K8s Grafana Doesn't Persist Data

I recently setup monitoring on my home MicroK8s cluster (Prometheus, Grafana, InfluxDB) and found out the hard way that by default the Grafana deployment does not have any kind of Persistence (emptyDir volume). If the pod gets restarted all of your custom settings, sources, dashboards, etc will be erased.

In order to fix this I'm using kubectl patch to replace the grafana-storage emptyDir volume.

I use ansible to manage my deployments so I need these 2 tasks

- name: Check if Grafana has had Persistent Volume added
  shell: "{{ microk8s_path}}.kubectl -n monitoring describe deployments grafana | grep persistentVolumeClaim || true"
  register: grafana_needs_persistence


- name: Patch Grafana to use Persistent Volume
  shell: "{{ microk8s_path}}.kubectl -n monitoring patch deployment grafana --patch \"{{ lookup('file', 'deployment-patch.yml') }}\""
  when: grafana_needs_persistence.stdout_lines | length == 0

This is  the patch file I use:

spec:
  template:
    spec:
      volumes:
      - name: grafana-storage
        emptyDir: null
        persistentVolumeClaim:
          claimName: grafana-volume-claim
      containers:
      - name: grafana
        image: 'grafana/grafana:7.4.1'
        env:
          - name: GF_PATHS_DATA
            value: /opt/grafana/data
          - name: GF_PATHS_PLUGINS
            value: /opt/grafana/plugins
        volumeMounts:
          - name: grafana-storage
            mountPath: /opt/grafana

Key points are:

  • Patch is a great way to make small tweaks to deployment files that you didn't create. Rather than copy the entire existing Grafana deployment into my repo I can just make small modifications. In this case overriding the volume and setting environment variables.
  • emptyDir: null You need to force this to be removed otherwise kubernetes will complain that there is both an emptyDir and persistentVolumeClaim on the volume. By default this looked like emptyDir: {}
  • I override GF_PATHS_DATA and GF_PATHS_PLUGINS to move data away from /var/lib/grafana because I was having issue with permissions. This may not be required for your setup

Permissions

For the other deployment the volume setup was simple. For Grafana I get the error

grafana_1        | GF_PATHS_DATA='/var/lib/grafana' is not writable.
grafana_1        | You may have issues with file permissions, more information here: http://docs.grafana.org/installation/docker/#migration-from-a-previous-version-of-the-docker-container-to-5-1-or-late

When the Grafana Pod starts it creates/mounts the volume as root and then fails to write to it. Grafana has updated the way they handle permissions within their containers to improve security. However this seems to have caused a lot of confusion with volume mounting.

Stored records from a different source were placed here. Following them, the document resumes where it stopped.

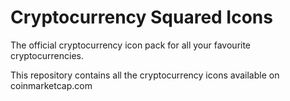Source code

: # Cryptocurrency Squared Icons

The official cryptocurrency icon pack for all your favourite cryptocurrencies.

This repository contains all the cryptocurrency icons available on coinmarketcap.com
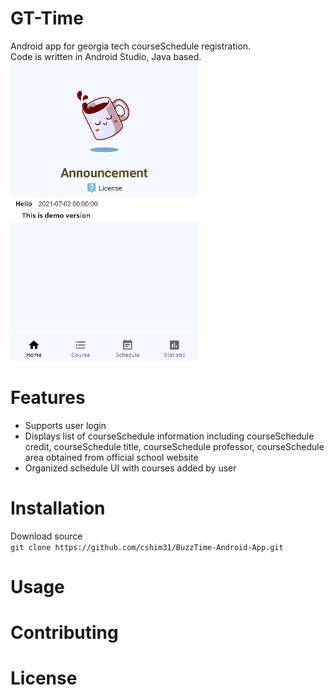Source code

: # GT-Time
Android app for georgia tech courseSchedule registration.\
Code is written in Android Studio, Java based.\
![App Img](img/thumbnail.png)

# Features
* Supports user login 
* Displays list of courseSchedule information including courseSchedule credit, courseSchedule title, courseSchedule professor, courseSchedule area obtained from official school website
* Organized schedule UI with courses added by user 

# Installation
Download source\
`git clone https://github.com/cshim31/BuzzTime-Android-App.git `

# Usage

# Contributing

# License
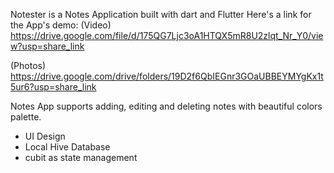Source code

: Notester is a Notes Application built with dart and Flutter
Here's a link for the App's demo:
(Video) https://drive.google.com/file/d/175QG7Ljc3oA1HTQX5mR8U2zlqt_Nr_Y0/view?usp=share_link

(Photos) https://drive.google.com/drive/folders/19D2f6QbIEGnr3GOaUBBEYMYgKx1t5ur6?usp=share_link

Notes App supports adding, editing and deleting notes with beautiful colors palette. 
- UI Design
- Local Hive Database
- cubit as state management
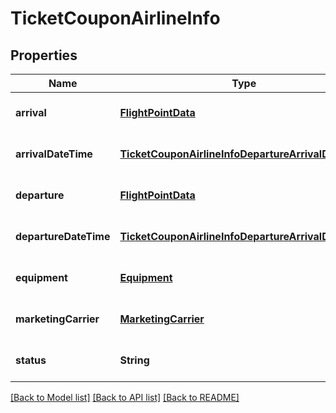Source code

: # TicketCouponAirlineInfo
## Properties

| Name | Type | Description | Notes |
|------------ | ------------- | ------------- | -------------|
| **arrival** | [**FlightPointData**](FlightPointData.md) |  | [optional] [default to null] |
| **arrivalDateTime** | [**TicketCouponAirlineInfoDepartureArrivalDateTime**](TicketCouponAirlineInfoDepartureArrivalDateTime.md) |  | [optional] [default to null] |
| **departure** | [**FlightPointData**](FlightPointData.md) |  | [optional] [default to null] |
| **departureDateTime** | [**TicketCouponAirlineInfoDepartureArrivalDateTime**](TicketCouponAirlineInfoDepartureArrivalDateTime.md) |  | [optional] [default to null] |
| **equipment** | [**Equipment**](Equipment.md) |  | [optional] [default to null] |
| **marketingCarrier** | [**MarketingCarrier**](MarketingCarrier.md) |  | [optional] [default to null] |
| **status** | **String** | Flight Segment status | [optional] [default to null] |

[[Back to Model list]](../README.md#documentation-for-models) [[Back to API list]](../README.md#documentation-for-api-endpoints) [[Back to README]](../README.md)


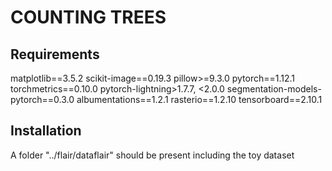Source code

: # COUNTING TREES
## Requirements
matplotlib==3.5.2
scikit-image==0.19.3
pillow>=9.3.0
pytorch==1.12.1
torchmetrics==0.10.0
pytorch-lightning>1.7.7, <2.0.0
segmentation-models-pytorch==0.3.0
albumentations==1.2.1
rasterio==1.2.10
tensorboard==2.10.1

## Installation
A folder "../flair/dataflair" should be present including the toy dataset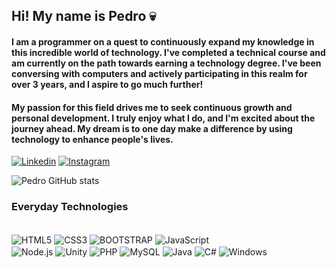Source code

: ## Hi! My name is Pedro 💀
#### I am a programmer on a quest to continuously expand my knowledge in this incredible world of technology. I've completed a technical course and am currently on the path towards earning a technology degree. I've been conversing with computers and actively participating in this realm for over 3 years, and I aspire to go much further!

#### My passion for this field drives me to seek continuous growth and personal development. I truly enjoy what I do, and I'm excited about the journey ahead. My dream is to one day make a difference by using technology to enhance people's lives.

[![Linkedin](https://img.shields.io/badge/LinkedIn-0077B5?style=for-the-badge&logo=linkedin&logoColor=white)](https://www.linkedin.com/in/pedro-perrenoud-ds)
[![Instagram](https://img.shields.io/badge/Instagram-E4405F?style=for-the-badge&logo=instagram&logoColor=white)](https://instagram.com/p_perrenoud12?igshid=YTQwZjQ0NmI0OA==)

![Pedro GitHub stats](https://github-readme-stats.vercel.app/api?username=pedroperrenoud&show_icons=true&theme=tokyonight)

### Everyday Technologies

<div style="display: inline_block"><br> 
    <img align="center" alt="HTML5" src="https://img.shields.io/badge/HTML5-E34F26?style=for-the-badge&logo=html5&logoColor=white" />
    <img align="center" alt="CSS3" src="https://img.shields.io/badge/CSS3-1572B6?style=for-the-badge&logo=css3&logoColor=white" />
    <img align="center" alt="BOOTSTRAP" src="https://img.shields.io/badge/Bootstrap-563D7C?style=for-the-badge&logo=bootstrap&logoColor=white" />
    <img align="center" alt="JavaScript" src="https://img.shields.io/badge/JavaScript-F7DF1E?style=for-the-badge&logo=javascript&logoColor=black" />
    <br>
    <img align="center" alt="Node.js" src="https://img.shields.io/badge/Node.js-43853D?style=for-the-badge&logo=node.js&logoColor=white" />
    <img align="center" alt="Unity" src="https://img.shields.io/badge/Unity-100000?style=for-the-badge&logo=unity&logoColor=white" />
    <img align="center" alt="PHP" src="https://img.shields.io/badge/PHP-777BB4?style=for-the-badge&logo=php&logoColor=white" />
    <img align="center" alt="MySQL" src="https://img.shields.io/badge/MySQL-00000F?style=for-the-badge&logo=mysql&logoColor=white" />
    <img align="center" alt="Java" src="https://img.shields.io/badge/Java-ED8B00?style=for-the-badge&logo=openjdk&logoColor=white" />
    <img align="center" alt="C#" src="https://img.shields.io/badge/C%23-239120?style=for-the-badge&logo=c-sharp&logoColor=white">
    <img align="center" alt="Windows" src="https://img.shields.io/badge/Windows-0078D6?style=for-the-badge&logo=windows&logoColor=white" />
</div>



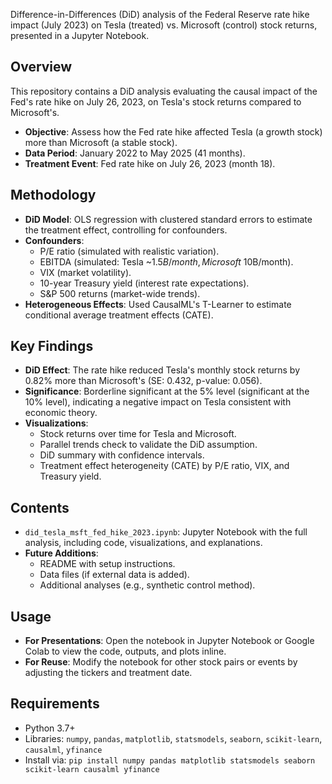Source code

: Difference-in-Differences (DiD) analysis of the Federal Reserve rate hike impact (July 2023) on Tesla (treated) vs. Microsoft (control) stock returns, presented in a Jupyter Notebook.

## Overview
This repository contains a DiD analysis evaluating the causal impact of the Fed's rate hike on July 26, 2023, on Tesla's stock returns compared to Microsoft's.

- **Objective**: Assess how the Fed rate hike affected Tesla (a growth stock) more than Microsoft (a stable stock).
- **Data Period**: January 2022 to May 2025 (41 months).
- **Treatment Event**: Fed rate hike on July 26, 2023 (month 18).

## Methodology
- **DiD Model**: OLS regression with clustered standard errors to estimate the treatment effect, controlling for confounders.
- **Confounders**:
  - P/E ratio (simulated with realistic variation).
  - EBITDA (simulated: Tesla ~$1.5B/month, Microsoft ~$10B/month).
  - VIX (market volatility).
  - 10-year Treasury yield (interest rate expectations).
  - S&P 500 returns (market-wide trends).
- **Heterogeneous Effects**: Used CausalML's T-Learner to estimate conditional average treatment effects (CATE).

## Key Findings
- **DiD Effect**: The rate hike reduced Tesla's monthly stock returns by 0.82% more than Microsoft's (SE: 0.432, p-value: 0.056).
- **Significance**: Borderline significant at the 5% level (significant at the 10% level), indicating a negative impact on Tesla consistent with economic theory.
- **Visualizations**:
  - Stock returns over time for Tesla and Microsoft.
  - Parallel trends check to validate the DiD assumption.
  - DiD summary with confidence intervals.
  - Treatment effect heterogeneity (CATE) by P/E ratio, VIX, and Treasury yield.

## Contents
- `did_tesla_msft_fed_hike_2023.ipynb`: Jupyter Notebook with the full analysis, including code, visualizations, and explanations.
- **Future Additions**:
  - README with setup instructions.
  - Data files (if external data is added).
  - Additional analyses (e.g., synthetic control method).

## Usage
- **For Presentations**: Open the notebook in Jupyter Notebook or Google Colab to view the code, outputs, and plots inline.
- **For Reuse**: Modify the notebook for other stock pairs or events by adjusting the tickers and treatment date.

## Requirements
- Python 3.7+
- Libraries: `numpy`, `pandas`, `matplotlib`, `statsmodels`, `seaborn`, `scikit-learn`, `causalml`, `yfinance`
- Install via: `pip install numpy pandas matplotlib statsmodels seaborn scikit-learn causalml yfinance`
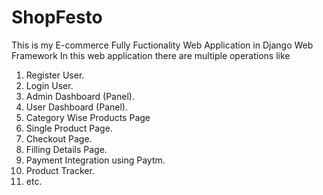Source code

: # ShopFesto
This is my E-commerce Fully Fuctionality Web Application in Django Web Framework
In this web application there are multiple operations like 
1. Register User.
2. Login User.
3. Admin Dashboard (Panel).
4. User Dashboard (Panel).
5. Category Wise Products Page
6. Single Product Page.
7. Checkout Page.
8. Filling Details Page.
9. Payment Integration using Paytm.
10. Product Tracker.
11. etc.

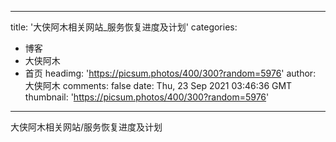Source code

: 
---
title: '大侠阿木相关网站_服务恢复进度及计划'
categories: 
 - 博客
 - 大侠阿木
 - 首页
headimg: 'https://picsum.photos/400/300?random=5976'
author: 大侠阿木
comments: false
date: Thu, 23 Sep 2021 03:46:36 GMT
thumbnail: 'https://picsum.photos/400/300?random=5976'
---

<div>   
大侠阿木相关网站/服务恢复进度及计划  
</div>
            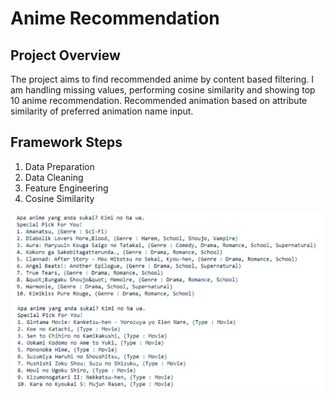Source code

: # Anime Recommendation

## Project Overview
The project aims to find recommended anime by content based filtering. I am handling missing values, performing cosine similarity and showing top 10 anime recommendation. Recommended animation based on attribute similarity of preferred animation name input.

## Framework Steps
1. Data Preparation
2. Data Cleaning
3. Feature Engineering
4. Cosine Similarity

![AR](Untitled-1.jpg)
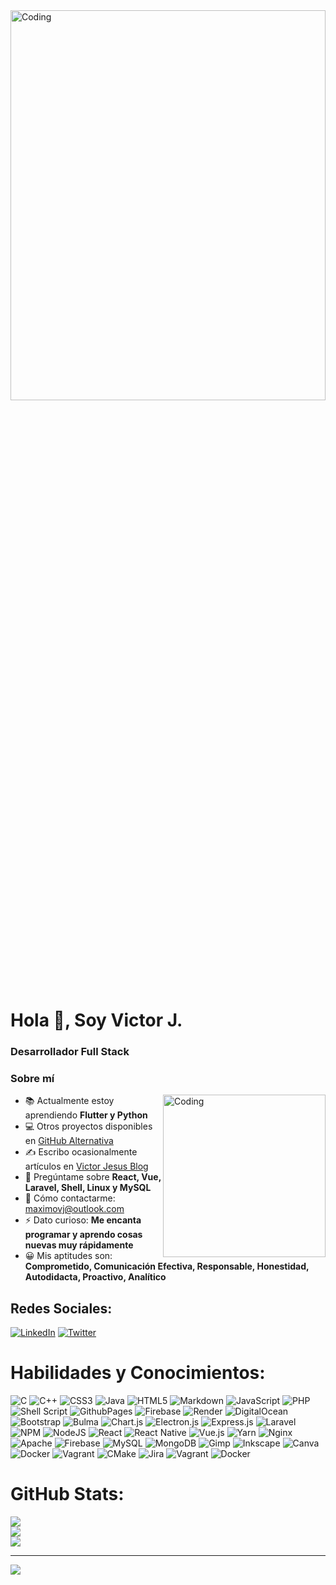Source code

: <img src="https://th.bing.com/th/id/R.cb0d139e178018df8b3e778369395ac7?rik=qqu0kizpNPOswQ&pid=ImgRaw" alt="Coding" width="100%" height="40%">

# Hola 👋, Soy Victor J.
### Desarrollador Full Stack

### Sobre mí

<img align="right" alt="Coding" width="260" height="260" src="https://www.meme-arsenal.com/memes/4dc5c2c0a73fb9ec553c3f93703a02ad.jpg">

- 📚 Actualmente estoy aprendiendo **Flutter y Python**
- 💻  Otros proyectos disponibles en [GitHub Alternativa](https://github.com/ProgrammerAuditore?tab=repositories)
- ✍️ Escribo ocasionalmente artículos en [Victor Jesus Blog](https://victor-jesus-blog.blogspot.com)
- 💬 Pregúntame sobre **React, Vue, Laravel, Shell, Linux y MySQL**
- 📧 Cómo contactarme: maximovj@outlook.com
- ⚡ Dato curioso: **Me encanta programar y aprendo cosas nuevas muy rápidamente**
- 😀 Mis aptitudes son: **Comprometido, Comunicación Efectiva, Responsable, Honestidad, Autodidacta, Proactivo, Analítico**

## Redes Sociales:
[![LinkedIn](https://img.shields.io/badge/LinkedIn-%230077B5.svg?logo=linkedin&logoColor=white)](https://linkedin.com/in/maximovj) 
[![Twitter](https://img.shields.io/badge/Twitter-%231DA1F2.svg?logo=Twitter&logoColor=white)](https://twitter.com/maximo_vj) 

# Habilidades y Conocimientos:
![C](https://img.shields.io/badge/c-%2300599C.svg?style=flat&logo=c&logoColor=white) ![C++](https://img.shields.io/badge/c++-%2300599C.svg?style=flat&logo=c%2B%2B&logoColor=white) ![CSS3](https://img.shields.io/badge/css3-%231572B6.svg?style=flat&logo=css3&logoColor=white) ![Java](https://img.shields.io/badge/java-%23ED8B00.svg?style=flat&logo=openjdk&logoColor=white) ![HTML5](https://img.shields.io/badge/html5-%23E34F26.svg?style=flat&logo=html5&logoColor=white) ![Markdown](https://img.shields.io/badge/markdown-%23000000.svg?style=flat&logo=markdown&logoColor=white) ![JavaScript](https://img.shields.io/badge/javascript-%23323330.svg?style=flat&logo=javascript&logoColor=%23F7DF1E) ![PHP](https://img.shields.io/badge/php-%23777BB4.svg?style=flat&logo=php&logoColor=white) ![Shell Script](https://img.shields.io/badge/shell_script-%23121011.svg?style=flat&logo=gnu-bash&logoColor=white) ![GithubPages](https://img.shields.io/badge/github%20pages-121013?style=flat&logo=github&logoColor=white) ![Firebase](https://img.shields.io/badge/firebase-%23039BE5.svg?style=flat&logo=firebase) ![Render](https://img.shields.io/badge/Render-%46E3B7.svg?style=flat&logo=render&logoColor=white) ![DigitalOcean](https://img.shields.io/badge/DigitalOcean-%230167ff.svg?style=flat&logo=digitalOcean&logoColor=white) ![Bootstrap](https://img.shields.io/badge/bootstrap-%238511FA.svg?style=flat&logo=bootstrap&logoColor=white) ![Bulma](https://img.shields.io/badge/bulma-00D0B1?style=flat&logo=bulma&logoColor=white) ![Chart.js](https://img.shields.io/badge/chart.js-F5788D.svg?style=flat&logo=chart.js&logoColor=white) ![Electron.js](https://img.shields.io/badge/Electron-191970?style=flat&logo=Electron&logoColor=white) ![Express.js](https://img.shields.io/badge/express.js-%23404d59.svg?style=flat&logo=express&logoColor=%2361DAFB) ![Laravel](https://img.shields.io/badge/laravel-%23FF2D20.svg?style=flat&logo=laravel&logoColor=white) ![NPM](https://img.shields.io/badge/NPM-%23CB3837.svg?style=flat&logo=npm&logoColor=white) ![NodeJS](https://img.shields.io/badge/node.js-6DA55F?style=flat&logo=node.js&logoColor=white) ![React](https://img.shields.io/badge/react-%2320232a.svg?style=flat&logo=react&logoColor=%2361DAFB) ![React Native](https://img.shields.io/badge/react_native-%2320232a.svg?style=flat&logo=react&logoColor=%2361DAFB) ![Vue.js](https://img.shields.io/badge/vue.js-%2335495e.svg?style=flat&logo=vuedotjs&logoColor=%234FC08D) ![Yarn](https://img.shields.io/badge/yarn-%232C8EBB.svg?style=flat&logo=yarn&logoColor=white) ![Nginx](https://img.shields.io/badge/nginx-%23009639.svg?style=flat&logo=nginx&logoColor=white) ![Apache](https://img.shields.io/badge/apache-%23D42029.svg?style=flat&logo=apache&logoColor=white) ![Firebase](https://img.shields.io/badge/Firebase-039BE5?style=flat&logo=Firebase&logoColor=white) ![MySQL](https://img.shields.io/badge/mysql-%2300000f.svg?style=flat&logo=mysql&logoColor=white) ![MongoDB](https://img.shields.io/badge/MongoDB-%234ea94b.svg?style=flat&logo=mongodb&logoColor=white) ![Gimp](https://img.shields.io/badge/Gimp-657D8B?style=flat&logo=gimp&logoColor=FFFFFF) ![Inkscape](https://img.shields.io/badge/Inkscape-e0e0e0?style=flat&logo=inkscape&logoColor=080A13) ![Canva](https://img.shields.io/badge/Canva-%2300C4CC.svg?style=flat&logo=Canva&logoColor=white) ![Docker](https://img.shields.io/badge/docker-%230db7ed.svg?style=flat&logo=docker&logoColor=white) ![Vagrant](https://img.shields.io/badge/vagrant-%231563FF.svg?style=flat&logo=vagrant&logoColor=white) ![CMake](https://img.shields.io/badge/CMake-%23008FBA.svg?style=flat&logo=cmake&logoColor=white) ![Jira](https://img.shields.io/badge/jira-%230A0FFF.svg?style=flat&logo=jira&logoColor=white) ![Vagrant](https://img.shields.io/badge/vagrant-%231563FF.svg?style=flat&logo=vagrant&logoColor=white) ![Docker](https://img.shields.io/badge/docker-%230db7ed.svg?style=flat&logo=docker&logoColor=white)

# GitHub Stats:
![](https://github-readme-stats.vercel.app/api?username=maximovj&theme=city_light&hide_border=true&include_all_commits=false&count_private=false)<br/>
![](https://github-readme-streak-stats.herokuapp.com/?user=maximovj&theme=city_light&hide_border=true)<br/>
![](https://github-readme-stats.vercel.app/api/top-langs/?username=maximovj&theme=city_light&hide_border=true&include_all_commits=false&count_private=false&layout=compact)

---

[![](https://visitcount.itsvg.in/api?id=maximovj&icon=0&color=12)](https://visitcount.itsvg.in)
<!-- Proudly created with GPRM ( https://gprm.itsvg.in ) -->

There are various solutions to this online, but the one I decided to use is to create the directory myself and set the ownership to grafana uid. These are my ansible tasks for hostPath volume:

- name: Check if Grafana backup dir exists
  stat:
    path: /var/data/grafana
  register: grafana_data_dir

- name: Create directory on hostpath for Grafana
  become: true
  file:
    path: /var/data/grafana
    state: directory
    mode: 0755
    owner: "472"
    group: "1"
  when: grafana_data_dir.stat.exists == false

472 and 1 were taken from Grafanas migration document:

Run Grafana Docker image
Guide for running Grafana using Docker

Grafana now starts and any new dashboards I create survive a pod restart.